﻿It is hard to tell exactly where the noise is coming from, but impossible to miss it from anywhere in Damascus: all day and night you can hear the dull thud and boom of artillery, rockets or planes pounding rebel positions – the sound of war getting closer to Syria’s capital. But just over two years into the Syrian crisis – the longest and bloodiest of the Arab uprisings – ignoring the sound of death and destruction nearby has become the new normal for Damascenes. 
Over the weekend, men could be seen puffing on water pipes in a palm-shaded park, children playing between the flowerbeds and couples chatting on benches as the unmistakable thunderclap of high explosive could be heard a few miles away – smoke rising between the minarets of a nearby Ottoman-era mosque. No one seemed to notice. 

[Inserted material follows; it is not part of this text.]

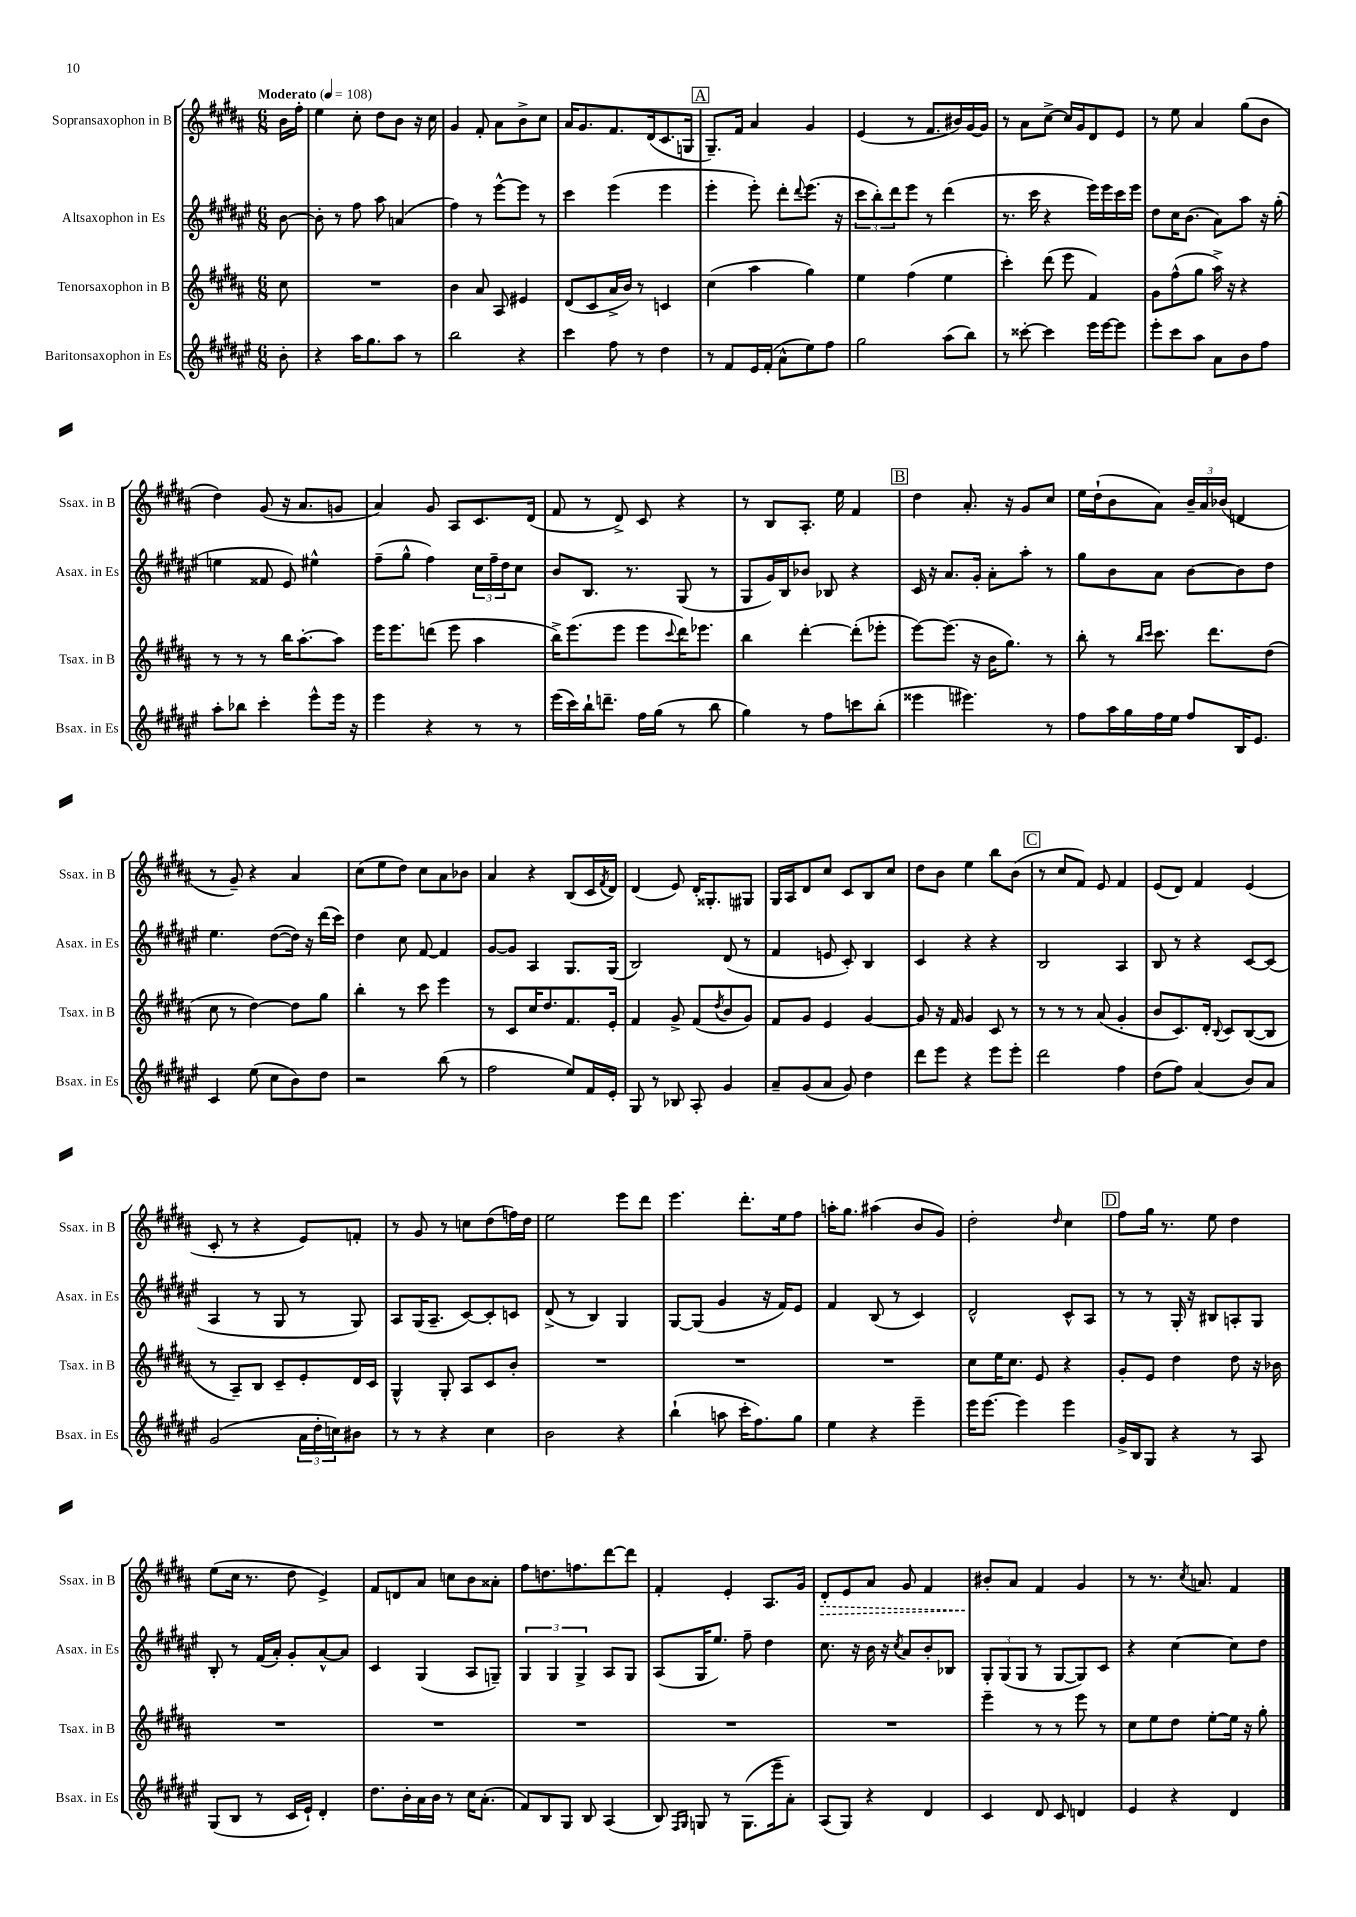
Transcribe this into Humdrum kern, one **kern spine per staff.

“Actually you do get used to it after a while,” said George, an IT technician from a village on the coast. “But you never know exactly what they are hitting.” That usually becomes clear later from video clips posted by opposition media outlets on YouTube. 
The sinister background noise is doubly disturbing because the government tries so hard to preserve a jaunty air of business as usual. “As you can see, everything here is fine but we have to hit the terrorists, these extremists,” an army officer announced. An official, whose route home has come under attack from rebels in Daraya, said: “If I was afraid, I would just shut my door and stay inside. I have to work and I am not afraid. If I don’t defend my country, who will?” 
Ordinary citizens, in private conversation, are less defiant. In the centre of town, a shopkeeper complained sadly that his baby daughter cries at the sound of shelling. Zeina, a twenty-something student, fears becoming desensitized to suffering – and perhaps to danger too. “In the beginning, when there started to be explosions, I used to have nightmares,” she reflected. “Now I can sleep through anything.”